[EXTRACT TO READ]
* START *

PostgreSQL Performance Optimization: From Slow to Fast
PostgreSQL Performance Optimization: From Slow to Fast
Poor database performance is one of the most common issues we encounter. This guide covers practical optimization techniques that deliver measurable results.
Understanding the Performance Problem
Before optimizing, you need to measure:
Key Metrics to Track
- Query execution time: Target <100ms for user-facing queries
- Connection pool usage: Should stay below 80% capacity
- Database CPU/Memory: Consistent high usage indicates problems
- Disk I/O: High IOPS can bottleneck performance
- Cache hit ratio: Should be >99% for most workloads
Enable Query Logging
-- Log slow queries (>500ms)

* END *

[EXTRACTED ENTRIES]
* START *

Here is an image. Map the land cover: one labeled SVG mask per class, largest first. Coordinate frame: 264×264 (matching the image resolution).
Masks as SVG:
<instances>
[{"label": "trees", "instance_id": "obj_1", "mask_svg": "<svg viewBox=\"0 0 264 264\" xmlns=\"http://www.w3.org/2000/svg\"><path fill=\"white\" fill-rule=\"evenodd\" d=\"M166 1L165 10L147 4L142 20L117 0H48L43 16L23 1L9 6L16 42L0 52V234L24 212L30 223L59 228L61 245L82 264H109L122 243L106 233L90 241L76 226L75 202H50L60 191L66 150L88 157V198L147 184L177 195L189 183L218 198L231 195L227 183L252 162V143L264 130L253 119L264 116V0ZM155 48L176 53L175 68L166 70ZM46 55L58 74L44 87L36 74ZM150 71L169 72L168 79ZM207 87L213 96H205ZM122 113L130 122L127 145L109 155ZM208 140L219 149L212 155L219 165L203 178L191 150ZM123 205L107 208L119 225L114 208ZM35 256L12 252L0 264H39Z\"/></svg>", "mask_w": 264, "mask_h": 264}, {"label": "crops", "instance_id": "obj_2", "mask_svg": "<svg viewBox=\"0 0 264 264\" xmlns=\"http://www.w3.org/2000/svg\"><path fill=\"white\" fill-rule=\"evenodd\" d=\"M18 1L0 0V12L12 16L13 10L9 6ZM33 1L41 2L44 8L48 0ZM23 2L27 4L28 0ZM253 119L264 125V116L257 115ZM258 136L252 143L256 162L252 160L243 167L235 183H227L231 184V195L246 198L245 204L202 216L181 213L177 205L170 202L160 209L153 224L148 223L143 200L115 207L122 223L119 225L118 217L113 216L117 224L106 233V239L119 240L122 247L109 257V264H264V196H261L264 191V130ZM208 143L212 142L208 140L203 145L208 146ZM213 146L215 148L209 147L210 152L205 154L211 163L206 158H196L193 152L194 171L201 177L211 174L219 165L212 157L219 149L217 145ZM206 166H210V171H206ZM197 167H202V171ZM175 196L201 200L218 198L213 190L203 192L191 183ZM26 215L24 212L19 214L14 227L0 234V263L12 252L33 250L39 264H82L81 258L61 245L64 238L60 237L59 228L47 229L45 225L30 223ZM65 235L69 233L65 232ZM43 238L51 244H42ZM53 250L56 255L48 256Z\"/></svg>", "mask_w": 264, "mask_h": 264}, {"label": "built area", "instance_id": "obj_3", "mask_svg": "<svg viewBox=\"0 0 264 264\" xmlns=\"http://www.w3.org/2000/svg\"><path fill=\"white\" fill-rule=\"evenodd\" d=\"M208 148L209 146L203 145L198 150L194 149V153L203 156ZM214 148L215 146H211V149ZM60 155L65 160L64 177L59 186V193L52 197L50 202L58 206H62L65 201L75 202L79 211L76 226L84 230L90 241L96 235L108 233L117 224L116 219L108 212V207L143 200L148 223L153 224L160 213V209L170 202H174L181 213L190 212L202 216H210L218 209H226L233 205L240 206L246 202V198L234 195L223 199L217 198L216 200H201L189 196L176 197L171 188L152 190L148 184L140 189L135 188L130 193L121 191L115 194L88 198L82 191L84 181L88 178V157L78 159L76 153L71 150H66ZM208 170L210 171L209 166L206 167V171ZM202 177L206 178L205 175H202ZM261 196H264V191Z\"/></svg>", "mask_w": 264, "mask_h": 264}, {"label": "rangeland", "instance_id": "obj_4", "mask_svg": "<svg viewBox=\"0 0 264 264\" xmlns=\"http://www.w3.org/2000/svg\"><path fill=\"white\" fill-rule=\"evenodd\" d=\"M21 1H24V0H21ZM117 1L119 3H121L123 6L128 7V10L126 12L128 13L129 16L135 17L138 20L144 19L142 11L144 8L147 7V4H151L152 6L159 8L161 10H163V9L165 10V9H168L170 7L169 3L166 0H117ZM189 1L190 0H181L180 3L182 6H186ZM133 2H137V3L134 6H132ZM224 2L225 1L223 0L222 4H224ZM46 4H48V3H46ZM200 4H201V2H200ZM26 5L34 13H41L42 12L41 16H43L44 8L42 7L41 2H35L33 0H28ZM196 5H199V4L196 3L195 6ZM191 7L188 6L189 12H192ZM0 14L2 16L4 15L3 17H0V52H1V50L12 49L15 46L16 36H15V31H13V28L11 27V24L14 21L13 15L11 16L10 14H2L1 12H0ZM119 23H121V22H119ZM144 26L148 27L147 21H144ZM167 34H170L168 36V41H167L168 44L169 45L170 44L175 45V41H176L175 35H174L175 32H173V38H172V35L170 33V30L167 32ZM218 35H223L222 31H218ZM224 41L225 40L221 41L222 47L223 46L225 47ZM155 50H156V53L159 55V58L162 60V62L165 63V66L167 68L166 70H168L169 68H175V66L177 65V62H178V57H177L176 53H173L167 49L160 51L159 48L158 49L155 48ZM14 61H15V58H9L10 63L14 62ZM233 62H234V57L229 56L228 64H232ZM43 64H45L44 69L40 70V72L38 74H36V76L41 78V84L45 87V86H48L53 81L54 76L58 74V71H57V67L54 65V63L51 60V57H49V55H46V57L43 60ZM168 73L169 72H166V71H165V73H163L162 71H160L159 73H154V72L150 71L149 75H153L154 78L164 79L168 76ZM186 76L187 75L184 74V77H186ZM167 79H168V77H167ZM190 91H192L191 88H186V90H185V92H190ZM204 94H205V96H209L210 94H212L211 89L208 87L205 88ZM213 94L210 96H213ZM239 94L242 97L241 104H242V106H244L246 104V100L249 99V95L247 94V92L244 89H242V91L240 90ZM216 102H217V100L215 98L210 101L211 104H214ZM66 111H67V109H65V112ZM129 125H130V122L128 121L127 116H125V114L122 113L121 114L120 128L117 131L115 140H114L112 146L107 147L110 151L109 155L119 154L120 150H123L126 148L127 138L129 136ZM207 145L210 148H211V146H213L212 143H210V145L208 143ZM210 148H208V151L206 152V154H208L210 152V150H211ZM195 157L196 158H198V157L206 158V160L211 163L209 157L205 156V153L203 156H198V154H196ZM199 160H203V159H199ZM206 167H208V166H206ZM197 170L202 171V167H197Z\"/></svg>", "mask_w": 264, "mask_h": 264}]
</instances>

* END *
* START *

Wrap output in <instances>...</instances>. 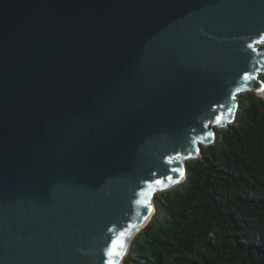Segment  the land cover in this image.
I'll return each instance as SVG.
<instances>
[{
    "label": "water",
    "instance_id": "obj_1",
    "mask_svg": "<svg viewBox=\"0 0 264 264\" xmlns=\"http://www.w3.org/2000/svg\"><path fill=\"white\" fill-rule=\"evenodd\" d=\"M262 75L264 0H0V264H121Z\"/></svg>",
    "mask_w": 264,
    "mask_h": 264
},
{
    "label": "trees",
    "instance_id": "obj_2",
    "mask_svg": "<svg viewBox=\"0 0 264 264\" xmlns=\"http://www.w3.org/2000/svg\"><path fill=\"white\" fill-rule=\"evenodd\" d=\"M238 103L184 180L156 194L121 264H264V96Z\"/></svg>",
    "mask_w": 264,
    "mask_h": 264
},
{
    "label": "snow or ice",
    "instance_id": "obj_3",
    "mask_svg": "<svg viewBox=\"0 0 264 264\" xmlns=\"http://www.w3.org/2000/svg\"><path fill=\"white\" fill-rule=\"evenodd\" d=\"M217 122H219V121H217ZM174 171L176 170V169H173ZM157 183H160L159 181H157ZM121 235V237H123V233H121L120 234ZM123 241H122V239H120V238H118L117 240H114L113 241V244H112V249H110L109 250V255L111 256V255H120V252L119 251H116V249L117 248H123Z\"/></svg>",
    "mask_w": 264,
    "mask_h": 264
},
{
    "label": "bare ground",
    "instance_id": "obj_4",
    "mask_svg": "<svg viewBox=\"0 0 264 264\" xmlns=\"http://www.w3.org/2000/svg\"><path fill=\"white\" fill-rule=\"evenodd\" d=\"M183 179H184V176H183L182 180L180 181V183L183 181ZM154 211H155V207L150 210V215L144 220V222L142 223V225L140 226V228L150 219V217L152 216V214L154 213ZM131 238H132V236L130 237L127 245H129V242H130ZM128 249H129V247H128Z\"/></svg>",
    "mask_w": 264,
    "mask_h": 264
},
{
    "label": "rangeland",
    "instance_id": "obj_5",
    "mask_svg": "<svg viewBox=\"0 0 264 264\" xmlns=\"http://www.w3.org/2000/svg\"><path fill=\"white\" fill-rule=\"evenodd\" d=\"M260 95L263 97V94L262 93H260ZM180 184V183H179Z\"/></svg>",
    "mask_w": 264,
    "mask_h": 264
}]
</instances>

* END *

[WHAT TO DO] In the PostgreSQL guide, what cache hit ratio should most workloads reach? These rows come from a different source than the text.

[REPLY] Greater than 99%.